→ **Information**

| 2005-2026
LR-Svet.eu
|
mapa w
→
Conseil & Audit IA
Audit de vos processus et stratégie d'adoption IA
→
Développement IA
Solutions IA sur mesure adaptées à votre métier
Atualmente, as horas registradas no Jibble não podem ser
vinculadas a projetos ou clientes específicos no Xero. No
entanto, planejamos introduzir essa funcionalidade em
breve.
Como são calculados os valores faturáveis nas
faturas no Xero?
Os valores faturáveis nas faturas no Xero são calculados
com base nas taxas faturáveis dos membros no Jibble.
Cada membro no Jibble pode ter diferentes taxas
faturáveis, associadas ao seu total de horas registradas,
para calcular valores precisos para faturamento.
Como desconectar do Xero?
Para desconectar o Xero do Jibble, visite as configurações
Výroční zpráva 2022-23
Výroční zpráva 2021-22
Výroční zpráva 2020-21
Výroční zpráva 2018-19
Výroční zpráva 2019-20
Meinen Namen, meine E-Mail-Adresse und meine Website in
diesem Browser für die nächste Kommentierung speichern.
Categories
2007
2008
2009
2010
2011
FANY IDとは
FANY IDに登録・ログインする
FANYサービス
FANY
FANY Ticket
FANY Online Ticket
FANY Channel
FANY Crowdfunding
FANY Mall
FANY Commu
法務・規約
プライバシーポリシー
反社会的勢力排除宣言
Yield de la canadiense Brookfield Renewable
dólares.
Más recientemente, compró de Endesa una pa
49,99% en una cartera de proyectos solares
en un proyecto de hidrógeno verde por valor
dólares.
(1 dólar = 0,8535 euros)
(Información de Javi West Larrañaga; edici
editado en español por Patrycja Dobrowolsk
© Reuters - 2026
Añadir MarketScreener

→ **Work to complete**
All entries are to be retyped with no difference from the original.

→ **Response to this exercise**
| 2005-2026
LR-Svet.eu
|
mapa w
→
Conseil & Audit IA
Audit de vos processus et stratégie d'adoption IA
→
Développement IA
Solutions IA sur mesure adaptées à votre métier
Atualmente, as horas registradas no Jibble não podem ser
vinculadas a projetos ou clientes específicos no Xero. No
entanto, planejamos introduzir essa funcionalidade em
breve.
Como são calculados os valores faturáveis nas
faturas no Xero?
Os valores faturáveis nas faturas no Xero são calculados
com base nas taxas faturáveis dos membros no Jibble.
Cada membro no Jibble pode ter diferentes taxas
faturáveis, associadas ao seu total de horas registradas,
para calcular valores precisos para faturamento.
Como desconectar do Xero?
Para desconectar o Xero do Jibble, visite as configurações
Výroční zpráva 2022-23
Výroční zpráva 2021-22
Výroční zpráva 2020-21
Výroční zpráva 2018-19
Výroční zpráva 2019-20
Meinen Namen, meine E-Mail-Adresse und meine Website in
diesem Browser für die nächste Kommentierung speichern.
Categories
2007
2008
2009
2010
2011
FANY IDとは
FANY IDに登録・ログインする
FANYサービス
FANY
FANY Ticket
FANY Online Ticket
FANY Channel
FANY Crowdfunding
FANY Mall
FANY Commu
法務・規約
プライバシーポリシー
反社会的勢力排除宣言
Yield de la canadiense Brookfield Renewable
dólares.
Más recientemente, compró de Endesa una pa
49,99% en una cartera de proyectos solares
en un proyecto de hidrógeno verde por valor
dólares.
(1 dólar = 0,8535 euros)
(Información de Javi West Larrañaga; edici
editado en español por Patrycja Dobrowolsk
© Reuters - 2026
Añadir MarketScreener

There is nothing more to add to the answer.